Install the FJSVsdx-bas package again, overwriting the existing one.

  1. Insert CD2, used for installing PRIMECLUSTER, into the CD-ROM drive and mount it. In the following, the CD mount point is defined as <CDROM_DIR>.

    # mount /media/cdrom
  2. Install the FJSVsdx-bas package again, overwriting the existing one.

    # cd <CDROM_DIR>/Linux/pkgs
    # rpm -Uvh -force <package name>

    <Package name> corresponds to each distribution. Specify the name according to the correspondence chart shown below.

    Distribution

    Package name

    RHEL8(Intel64)

    FJSVsdx-bas.rhel8_x86_64.rpm

    RHEL9(Intel64)

    FJSVsdx-bas.rhel9_x86_64.rpm

  3. Reboot the system.

    # /sbin/shutdown -r now

(6) The disk space of a file system on a shared disk is "Full" (100%).

Explanation

The disk space may become "Full" (100%) while using the switchover file system created on a shared class volume.

Resolution

The recovery procedure is shown below.

  1. Check the volume

    On a node which is not the target for the recovery, confirm that the volume containing the target file is stopped.
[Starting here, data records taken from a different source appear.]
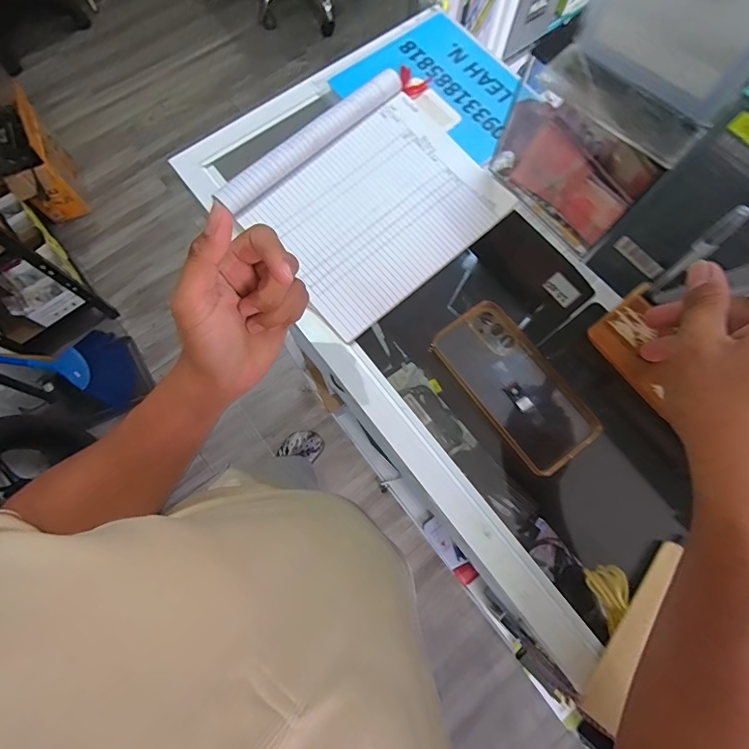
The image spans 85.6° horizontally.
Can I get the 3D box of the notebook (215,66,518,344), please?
[{"bbox_3d":[-0.004,-0.190,0.436,0.243,0.029,0.210,-41,78,-11],"label":"notebook"}]

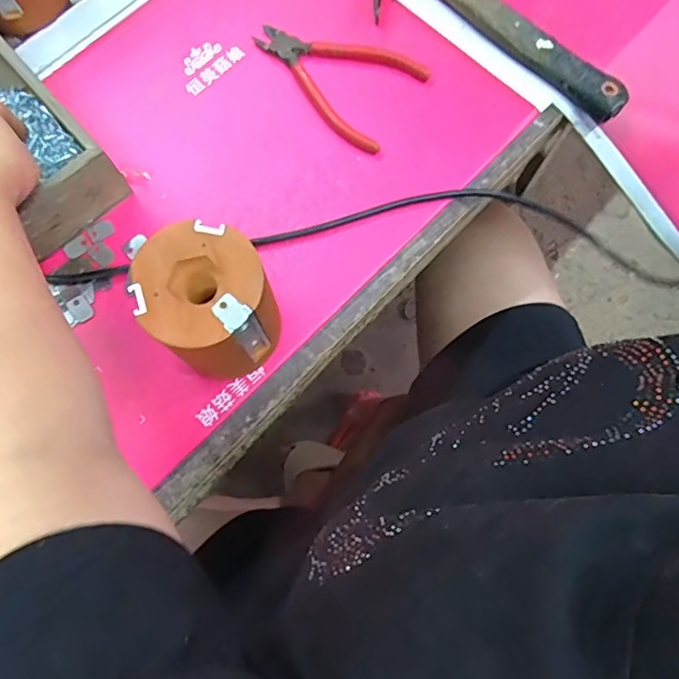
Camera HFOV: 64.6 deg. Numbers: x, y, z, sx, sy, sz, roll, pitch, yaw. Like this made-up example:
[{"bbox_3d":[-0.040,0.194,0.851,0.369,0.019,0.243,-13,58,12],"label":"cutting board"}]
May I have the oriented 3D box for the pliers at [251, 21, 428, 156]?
[{"bbox_3d":[-0.009,-0.223,0.455,0.141,0.009,0.090,30,78,7],"label":"pliers"}]

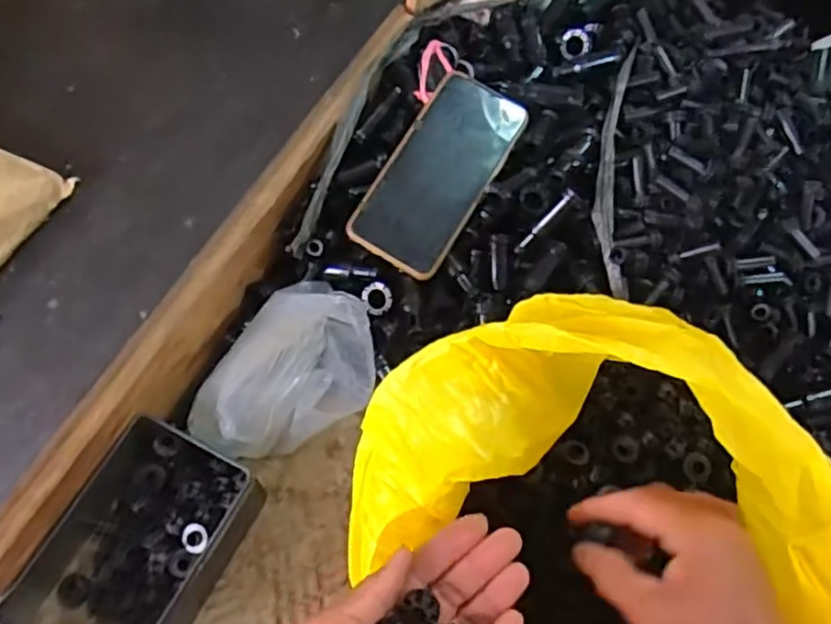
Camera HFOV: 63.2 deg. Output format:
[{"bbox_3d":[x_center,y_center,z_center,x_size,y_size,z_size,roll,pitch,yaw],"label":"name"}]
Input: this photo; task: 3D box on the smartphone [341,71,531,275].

    Execute the following command on a node other than the recovery target.

    # sdxinfo -V -c class

    Example) When the class name is "c0" and the volume name is "v0"

    # sdxinfo -V -c c0
    OBJ    NAME    CLASS   GROUP   SKIP JRM 1STBLK   LASTBLK  BLOCKS   STATUS
    ------ ------- ------- ------- ---- --- -------- -------- -------- --------
    ...
    volume v0      c0      g0      off  on  131072   163839   32768    STOP
    ...

    Make sure that STATUS is STOP at the line which NAME is "v0."

  2. Start the volume

    On the target node for the recovery, execute the following command.

    # sdxvolume -N -c class -v volume

    Example) When the class name is "c0" and the volume name is "v0"

    # sdxvolume -N -c c0 -v v0
  3. Mount the file system

    On the target node for the recovery, execute the following command.

    Example) When the class name is "c0", the volume name is "v0", the file system type is "ext4", and the mount point is "/mnt"

    # mount -t ext4 /dev/sfdsk/c0/dsk/v0 /mnt
  4. Delete unnecessary files

    On the target node for the recovery, delete unnecessary data under <mount_point>.

  5. Unmount the file system

    On the target node for the recovery, execute the following command.

    Example) When the mount point is "/mnt"

    # umount /mnt
  6. Stop the volume

    On the target node for the recovery, execute the following command.

    # sdxvolume -F -c class -v volume

    Example) When the class name is "c0" and the GDS volume name is "v0"

    # sdxvolume -F -c c0 -v v0
  7. Clear the "Faulted" state of the cluster application

    Execute the following command on all nodes which compose the cluster.

    # hvutil -c userApplication_name

    Example) When the cluster application name is "app1"

    # hvutil -c app1
  8. Start the cluster application

    Execute the following command on an active node.

    # hvswitch userApplication_name SysNode

    Example) When the cluster application of node 1 is "app1"

    # hvswitch app1 node1RMS

See

For the hvutil and hvswitch commands, see the hvutil(1M) and hvswitch(1M) manual pages.